HE Funding in limbo

By Max Delany

HE Funding in limbo

STUDENTS MAY FACE top-up fees of up to £3,000 a year under government proposals to be announced next week.

In the long-awaited white paper on higher education funding, ministers look set to announce plans for top-up fees to be paid back after graduation.

The amount, which will be set by individual universities and will vary according to the degree course, is likely to be repaid through monthly debits from salaries.

The Education Secretary, Charles Clarke, stated: "What you pay will depend on what you earn, so that if you're doing a very low-paid job you won't have to pay a very substantial amount, but if you get a lot more in pay-you will pay much more."

In deferring these payments until after graduation the government hopes to stem criticism from both those who think that top-up fees will deter poorer students and from those of middle England who would have to stump up the extra cash.

In a further move to quell dissent from Labour backbenchers the maintenance grant, previously abolished by the Blair government, may be revived.

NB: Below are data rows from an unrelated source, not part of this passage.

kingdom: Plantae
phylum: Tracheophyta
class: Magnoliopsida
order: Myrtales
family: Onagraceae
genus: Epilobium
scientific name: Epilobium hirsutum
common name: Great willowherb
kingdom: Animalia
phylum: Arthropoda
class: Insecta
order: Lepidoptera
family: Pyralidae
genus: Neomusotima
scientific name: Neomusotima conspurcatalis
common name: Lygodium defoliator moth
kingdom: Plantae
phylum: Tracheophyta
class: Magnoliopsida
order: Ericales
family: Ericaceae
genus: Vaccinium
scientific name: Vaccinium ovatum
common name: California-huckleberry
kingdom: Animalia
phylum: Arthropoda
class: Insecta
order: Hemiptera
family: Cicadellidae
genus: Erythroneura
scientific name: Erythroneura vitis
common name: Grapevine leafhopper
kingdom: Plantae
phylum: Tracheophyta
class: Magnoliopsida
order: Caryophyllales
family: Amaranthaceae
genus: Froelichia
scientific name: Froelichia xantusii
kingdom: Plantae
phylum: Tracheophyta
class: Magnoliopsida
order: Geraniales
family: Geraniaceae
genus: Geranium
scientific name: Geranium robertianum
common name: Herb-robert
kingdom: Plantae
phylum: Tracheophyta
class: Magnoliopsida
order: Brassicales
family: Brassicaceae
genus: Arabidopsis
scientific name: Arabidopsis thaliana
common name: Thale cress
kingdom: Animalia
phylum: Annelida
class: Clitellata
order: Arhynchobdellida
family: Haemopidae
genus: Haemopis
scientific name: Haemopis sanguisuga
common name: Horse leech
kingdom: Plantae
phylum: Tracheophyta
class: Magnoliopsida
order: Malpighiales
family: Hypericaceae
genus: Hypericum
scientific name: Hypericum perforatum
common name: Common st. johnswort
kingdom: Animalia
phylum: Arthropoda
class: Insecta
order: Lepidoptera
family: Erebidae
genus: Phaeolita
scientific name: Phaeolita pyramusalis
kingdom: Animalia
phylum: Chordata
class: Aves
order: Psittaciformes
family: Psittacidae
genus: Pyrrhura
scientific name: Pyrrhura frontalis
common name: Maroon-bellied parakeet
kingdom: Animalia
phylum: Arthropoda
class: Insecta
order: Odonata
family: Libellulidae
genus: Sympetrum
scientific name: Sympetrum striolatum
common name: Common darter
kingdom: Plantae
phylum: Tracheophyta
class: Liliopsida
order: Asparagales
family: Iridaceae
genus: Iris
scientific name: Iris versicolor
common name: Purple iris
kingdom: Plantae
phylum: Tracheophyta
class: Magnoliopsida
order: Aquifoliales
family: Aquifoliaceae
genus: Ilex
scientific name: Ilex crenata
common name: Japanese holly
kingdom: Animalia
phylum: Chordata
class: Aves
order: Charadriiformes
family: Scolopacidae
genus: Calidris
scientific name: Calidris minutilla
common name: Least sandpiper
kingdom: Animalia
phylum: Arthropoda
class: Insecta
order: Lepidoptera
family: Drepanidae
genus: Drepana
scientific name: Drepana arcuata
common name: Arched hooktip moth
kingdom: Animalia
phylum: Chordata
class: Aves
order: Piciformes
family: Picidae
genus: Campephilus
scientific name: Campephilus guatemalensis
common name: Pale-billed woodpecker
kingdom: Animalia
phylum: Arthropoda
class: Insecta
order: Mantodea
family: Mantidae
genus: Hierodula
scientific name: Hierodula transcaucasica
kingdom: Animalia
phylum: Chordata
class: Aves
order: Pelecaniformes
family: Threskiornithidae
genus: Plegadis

l Will Straw has expressed anger at alleged 'misrepresentation' of his views on a graduate tax in an article on BBC online.

In a letter to the Vice Chancellor, Straw and President-Elect Helena Puig Larrauri, forgetting that she was no longer co-chair of Finance and Funding Campaign at that time, stated that: "A graduate tax is therefore a much more suitable way to ask for an individual contribution as it is based on earnings and not potential earnings or parent's means". This was taken by the BBC to imply that Straw was in favour of a graduate tax, despite the fact that official OUSU policy supports completely free education.

Straw defended the apparent contradiction by pointing out that the last line of the letter stated: "Nonetheless we believe on a point of principle that the state should solely fund Higher Education as part of the welfare state through progressive taxation."